Transcribe, exactly and in full, every record shown below, while omitting its images.

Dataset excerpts
☆ ☆ ☆

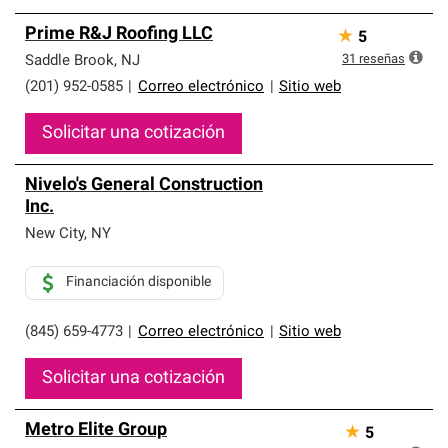
Prime R&J Roofing LLC
★
5
31
reseñas
Saddle Brook
,
NJ
(201) 952-0585
|
Correo electrónico
|
Sitio web
Solicitar una cotización
Nivelo's General Construction
Inc.
New City
,
NY
Financiación disponible
(845) 659-4773
|
Correo electrónico
|
Sitio web
Solicitar una cotización
Metro Elite Group
★
5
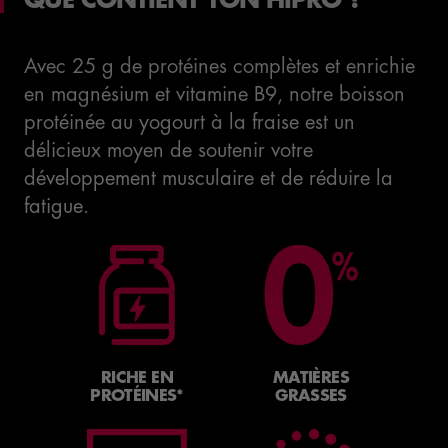
QUE CONTIENT TON HIPRO ?
Avec 25 g de protéines complètes et enrichie
en magnésium et vitamine B9, notre boisson
protéinée au yogourt à la fraise est un
délicieux moyen de soutenir votre
développement musculaire et de réduire la
fatigue.
RICHE EN
MATIÈRES
PROTÉINES*
GRASSES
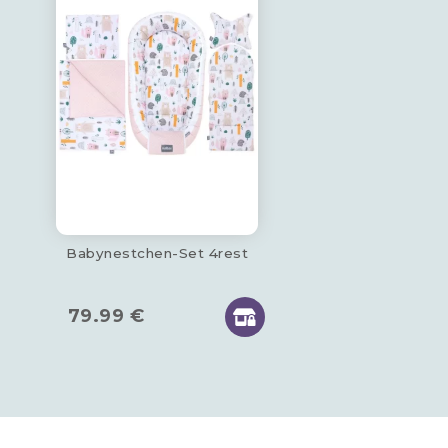
Babynestchen-Set 4rest
79.99
€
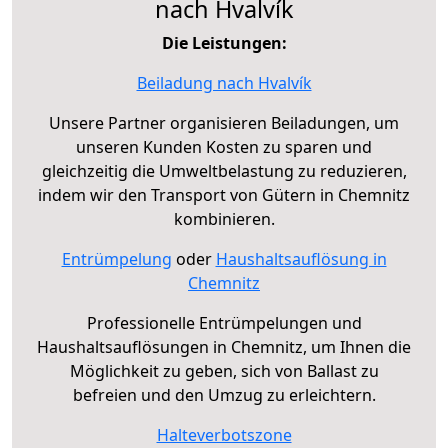
nach Hvalvík
Die Leistungen:
Beiladung nach Hvalvík
Unsere Partner organisieren Beiladungen, um
unseren Kunden Kosten zu sparen und
gleichzeitig die Umweltbelastung zu reduzieren,
indem wir den Transport von Gütern in Chemnitz
kombinieren.
Entrümpelung
oder
Haushaltsauflösung in
Chemnitz
Professionelle Entrümpelungen und
Haushaltsauflösungen in Chemnitz, um Ihnen die
Möglichkeit zu geben, sich von Ballast zu
befreien und den Umzug zu erleichtern.
Halteverbotszone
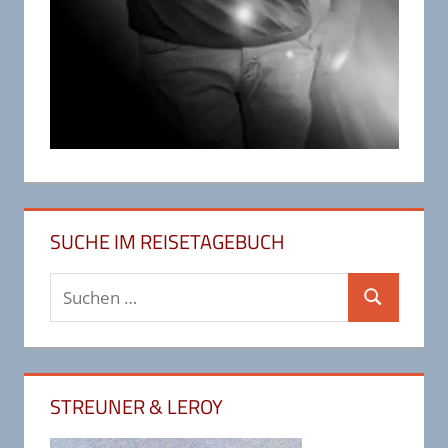
SUCHE IM REISETAGEBUCH
Suchen
Suchen
nach:
STREUNER & LEROY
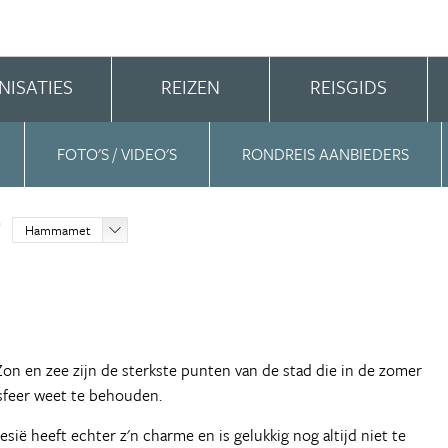
NISATIES
REIZEN
REISGIDS
FOTO'S / VIDEO'S
RONDREIS AANBIEDERS
Hammamet
 Zon en zee zijn de sterkste punten van de stad die in de zomer
e sfeer weet te behouden.
ië heeft echter z'n charme en is gelukkig nog altijd niet te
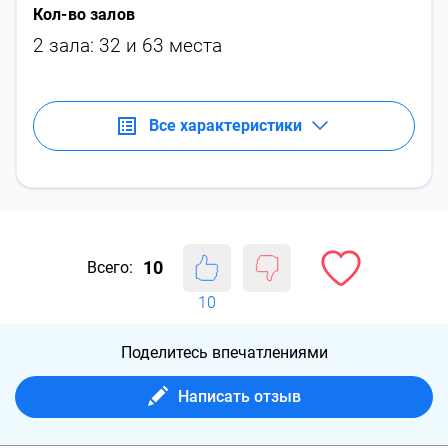
Кол-во залов
2 зала: 32 и 63 места
Все характеристики
10
Всего:
10
Поделитесь впечатлениями
Написать отзыв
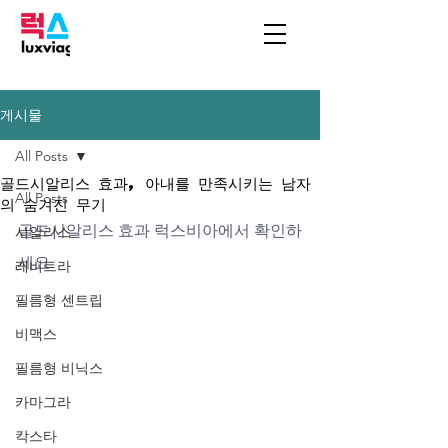
게시물
All Posts
골드시알리스 효과, 아내를 만족시키는 남자
All Posts
의 숨겨진 무기
골드시알리스 효과 럭스비아에서 확인하
시알리스
세요
레비트라
필름형 센트립
비맥스
필름형 비닉스
카마그라
칵스타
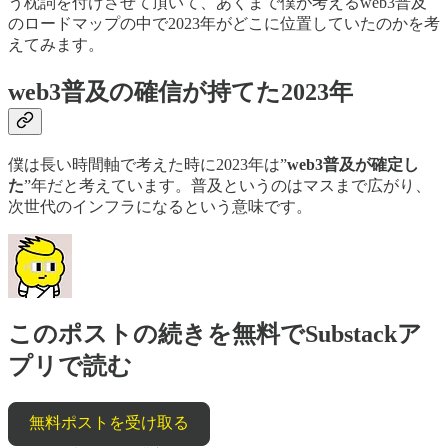
う枕詞を付けさせて頂いて、あくまで僕が考えるweb3普及
のロードマップの中で2023年がどこに位置していたのかを考
えてみます。
web3普及の確信が持てた2023年
僕は長い時間軸で考えた時に2023年は”
web3普及が確定し
た
”年だと考えています。普及というのはマスまで広がり、
次世代のインフラになるという意味です。
このポストの続きを無料でSubstackア
プリで読む
無料ポストを受け取る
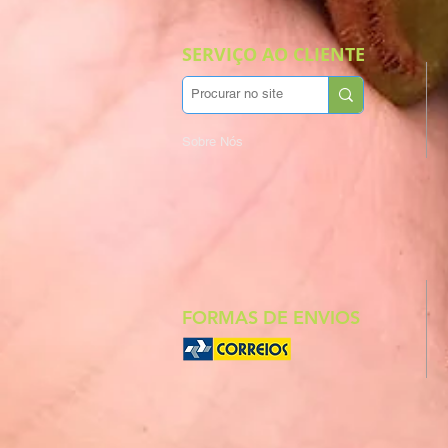
SERVIÇO AO CLIENTE
Sobre Nós
FORMAS DE ENVIOS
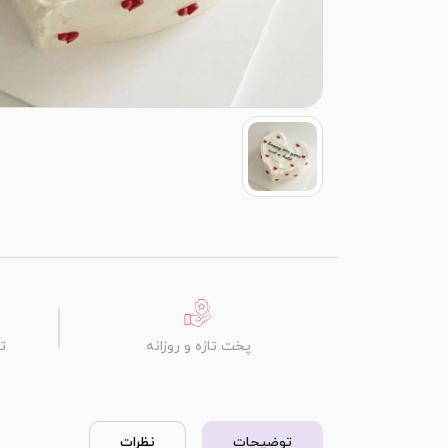
پخت تازه و روزانه
ت
توضیحات
نظرات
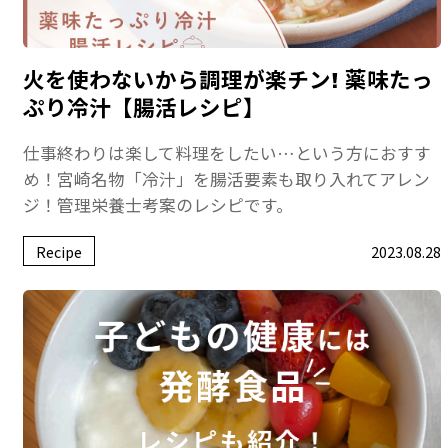
火を使わないから調理が楽チン! 薬味たっ
ぷり冷汁【腸活レシピ】
仕事終わりは楽して料理をしたい…という方におすす
め！宮崎名物「冷汁」を腸活要素も取り入れてアレン
ジ！管理栄養士考案のレシピです。
Recipe
2023.08.28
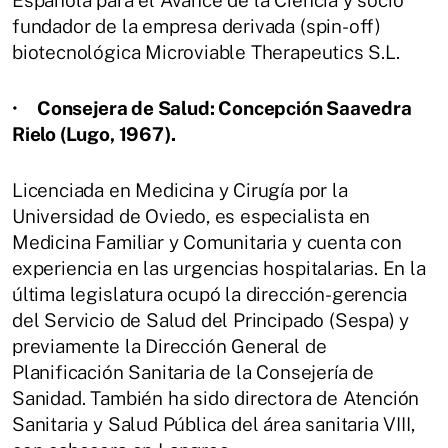
Española para el Avance de la Ciencia y socio
fundador de la empresa derivada (spin-off)
biotecnológica Microviable Therapeutics S.L.
•
Consejera de Salud: Concepción Saavedra
Rielo (Lugo, 1967).
Licenciada en Medicina y Cirugía por la
Universidad de Oviedo, es especialista en
Medicina Familiar y Comunitaria y cuenta con
experiencia en las urgencias hospitalarias. En la
última legislatura ocupó la dirección-gerencia
del Servicio de Salud del Principado (Sespa) y
previamente la Dirección General de
Planificación Sanitaria de la Consejería de
Sanidad. También ha sido directora de Atención
Sanitaria y Salud Pública del área sanitaria VIII,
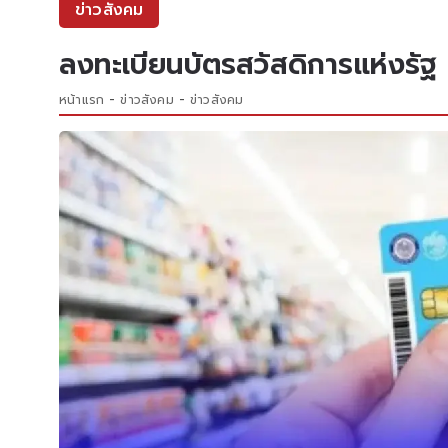
ข่าวสังคม
ลงทะเบียนบัตรสวัสดิการแห่งรัฐ 
หน้าแรก
ข่าวสังคม
ข่าวสังคม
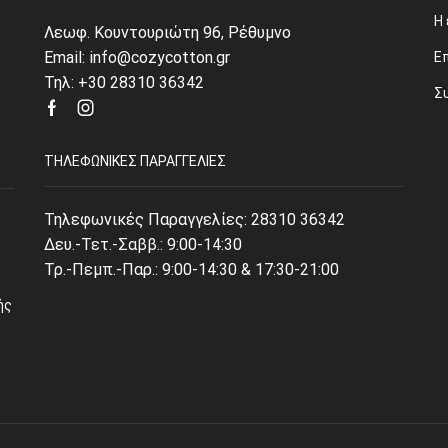
Η 
Λεωφ. Κουντουριώτη 96, Ρέθυμνο
Email: info@cozycotton.gr
Ε
Τηλ: +30 28310 36342
Σ
Facebook
Instagram
ΤΗΛΕΦΩΝΙΚΈΣ ΠΑΡΑΓΓΕΛΊΕΣ
Τηλεφωνικές Παραγγελίες:
28310 36342
Δευ.-Τετ.-Σαββ.: 9:00-14:30
Τρ.-Πεμπ.-Παρ.: 9:00-14:30 & 17:30-21:00
ής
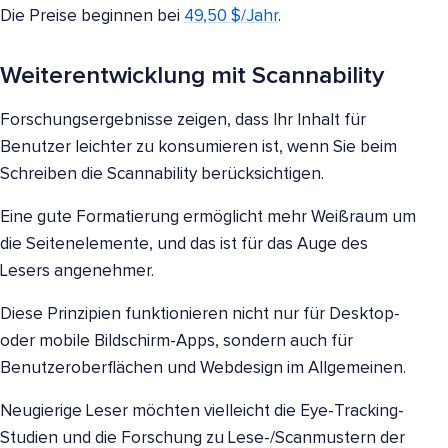
Die Preise beginnen bei
49,50 $/Jahr
.
Weiterentwicklung mit Scannability
Forschungsergebnisse zeigen, dass Ihr Inhalt für
Benutzer leichter zu konsumieren ist, wenn Sie beim
Schreiben die Scannability berücksichtigen.
Eine gute Formatierung ermöglicht mehr Weißraum um
die Seitenelemente, und das ist für das Auge des
Lesers angenehmer.
Diese Prinzipien funktionieren nicht nur für Desktop-
oder mobile Bildschirm-Apps, sondern auch für
Benutzeroberflächen und Webdesign im Allgemeinen.
Neugierige Leser möchten vielleicht die Eye-Tracking-
Studien und die Forschung zu Lese-/Scanmustern der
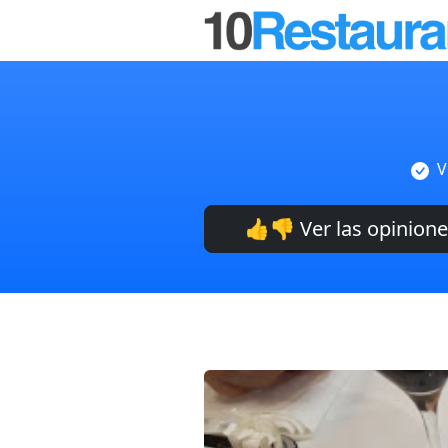
V
👍👎 Ver las opinion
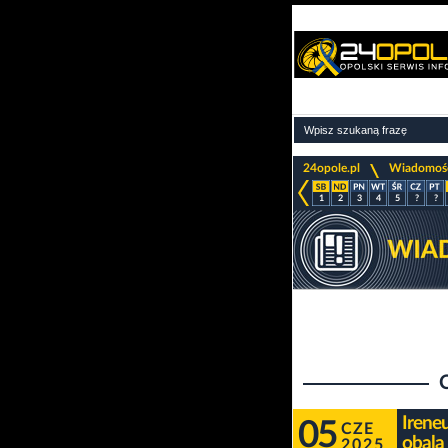
>
24opole.pl
Wiadomoś
1
2
3
4
5
?
?
Irene
05
CZE
obala
2025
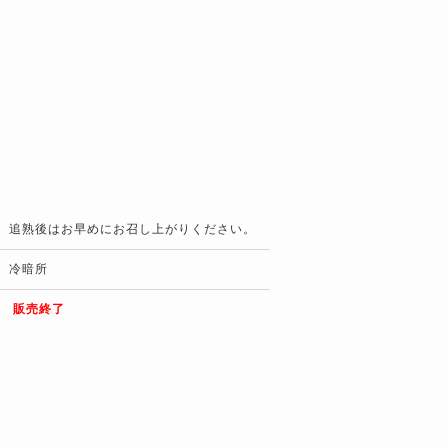
追熟後はお早めにお召し上がりください。
冷暗所
販売終了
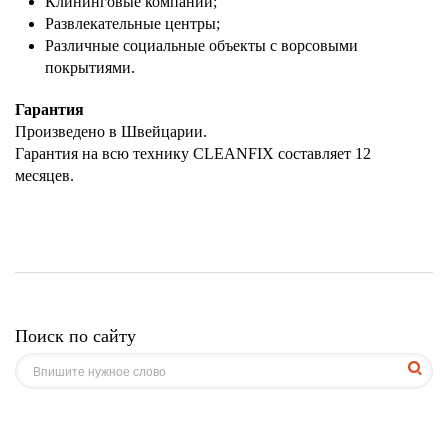
Клининговые компании;
Развлекательные центры;
Различные социальные объекты с ворсовыми
покрытиями.
Гарантия
Произведено в Швейцарии.
Гарантия на всю технику CLEANFIX составляет 12
месяцев.
Поиск по сайту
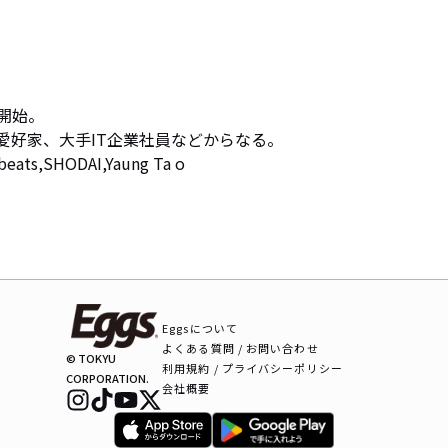
開始。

☆ ☆ ☆

#### [Reply to the task]
Prime R&J Roofing LLC
★
5
31
reseñas
Saddle Brook
,
NJ
(201) 952-0585
|
Correo electrónico
|
Sitio web
Solicitar una cotización
Nivelo's General Construction
Inc.
New City
,
NY
Financiación disponible
(845) 659-4773
|
Correo electrónico
|
Sitio web
Solicitar una cotización
Metro Elite Group
★
5
QUE CONTIENT TON HIPRO ?
Avec 25 g de protéines complètes et enrichie
en magnésium et vitamine B9, notre boisson
protéinée au yogourt à la fraise est un
délicieux moyen de soutenir votre
développement musculaire et de réduire la
fatigue.
RICHE EN
MATIÈRES
PROTÉINES*
GRASSES
Babynestchen-Set 4rest
79.99
€
nach Hvalvík
Die Leistungen:
Beiladung nach Hvalvík
Unsere Partner organisieren Beiladungen, um
unseren Kunden Kosten zu sparen und
gleichzeitig die Umweltbelastung zu reduzieren,
indem wir den Transport von Gütern in Chemnitz
kombinieren.
Entrümpelung
oder
Haushaltsauflösung in
Chemnitz
Professionelle Entrümpelungen und
Haushaltsauflösungen in Chemnitz, um Ihnen die
Möglichkeit zu geben, sich von Ballast zu
befreien und den Umzug zu erleichtern.
Halteverbotszone
SUCHE IM REISETAGEBUCH
Suchen
Suchen
nach:
STREUNER & LEROY
NISATIES
REIZEN
REISGIDS
FOTO'S / VIDEO'S
RONDREIS AANBIEDERS
Hammamet
 Zon en zee zijn de sterkste punten van de stad die in de zomer
e sfeer weet te behouden.
ië heeft echter z'n charme en is gelukkig nog altijd niet te
Кол-во залов
2 зала: 32 и 63 места
Все характеристики
10
Всего:
10
Поделитесь впечатлениями
Написать отзыв
게시물
All Posts
골드시알리스 효과, 아내를 만족시키는 남자
All Posts
의 숨겨진 무기
골드시알리스 효과 럭스비아에서 확인하
시알리스
세요
레비트라
필름형 센트립
비맥스
필름형 비닉스
카마그라
칵스타
う枕詞を付けさせて頂いて、あくまで僕が考えるweb3普及
のロードマップの中で2023年がどこに位置していたのかを考
えてみます。
web3普及の確信が持てた2023年
僕は長い時間軸で考えた時に2023年は”
web3普及が確定し
た
”年だと考えています。普及というのはマスまで広がり、
次世代のインフラになるという意味です。
このポストの続きを無料でSubstackア
プリで読む
無料ポストを受け取る
SERVIÇO AO CLIENTE
Sobre Nós
FORMAS DE ENVIOS
پخت تازه و روزانه
ت
توضیحات
نظرات
火を使わないから調理が楽チン! 薬味たっ
ぷり冷汁【腸活レシピ】
仕事終わりは楽して料理をしたい…という方におすす
め！宮崎名物「冷汁」を腸活要素も取り入れてアレン
ジ！管理栄養士考案のレシピです。
Recipe
2023.08.28
Española para el Avance de la Ciencia y socio
fundador de la empresa derivada (spin-off)
biotecnológica Microviable Therapeutics S.L.
•
Consejera de Salud: Concepción Saavedra
Rielo (Lugo, 1967).
Licenciada en Medicina y Cirugía por la
Universidad de Oviedo, es especialista en
Medicina Familiar y Comunitaria y cuenta con
experiencia en las urgencias hospitalarias. En la
última legislatura ocupó la dirección-gerencia
del Servicio de Salud del Principado (Sespa) y
previamente la Dirección General de
Planificación Sanitaria de la Consejería de
Sanidad. También ha sido directora de Atención
Sanitaria y Salud Pública del área sanitaria VIII,
ข่าวสังคม
ลงทะเบียนบัตรสวัสดิการแห่งรัฐ 
หน้าแรก
ข่าวสังคม
ข่าวสังคม
Η 
Λεωφ. Κουντουριώτη 96, Ρέθυμνο
Email: info@cozycotton.gr
Ε
Τηλ: +30 28310 36342
Σ
Facebook
Instagram
ΤΗΛΕΦΩΝΙΚΈΣ ΠΑΡΑΓΓΕΛΊΕΣ
Τηλεφωνικές Παραγγελίες:
28310 36342
Δευ.-Τετ.-Σαββ.: 9:00-14:30
Τρ.-Πεμπ.-Παρ.: 9:00-14:30 & 17:30-21:00
ής
Die Preise beginnen bei
49,50 $/Jahr
.
Weiterentwicklung mit Scannability
Forschungsergebnisse zeigen, dass Ihr Inhalt für
Benutzer leichter zu konsumieren ist, wenn Sie beim
Schreiben die Scannability berücksichtigen.
Eine gute Formatierung ermöglicht mehr Weißraum um
die Seitenelemente, und das ist für das Auge des
Lesers angenehmer.
Diese Prinzipien funktionieren nicht nur für Desktop-
oder mobile Bildschirm-Apps, sondern auch für
Benutzeroberflächen und Webdesign im Allgemeinen.
Neugierige Leser möchten vielleicht die Eye-Tracking-
Studien und die Forschung zu Lese-/Scanmustern der
V
👍👎 Ver las opinion
>
24opole.pl
Wiadomoś
1
2
3
4
5
?
?
Irene
05
CZE
obala
2025
追熟後はお早めにお召し上がりください。
冷暗所
販売終了
Клининговые компании;
Развлекательные центры;
Различные социальные объекты с ворсовыми
покрытиями.
Гарантия
Произведено в Швейцарии.
Гарантия на всю технику CLEANFIX составляет 12
месяцев.
Поиск по сайту
開始。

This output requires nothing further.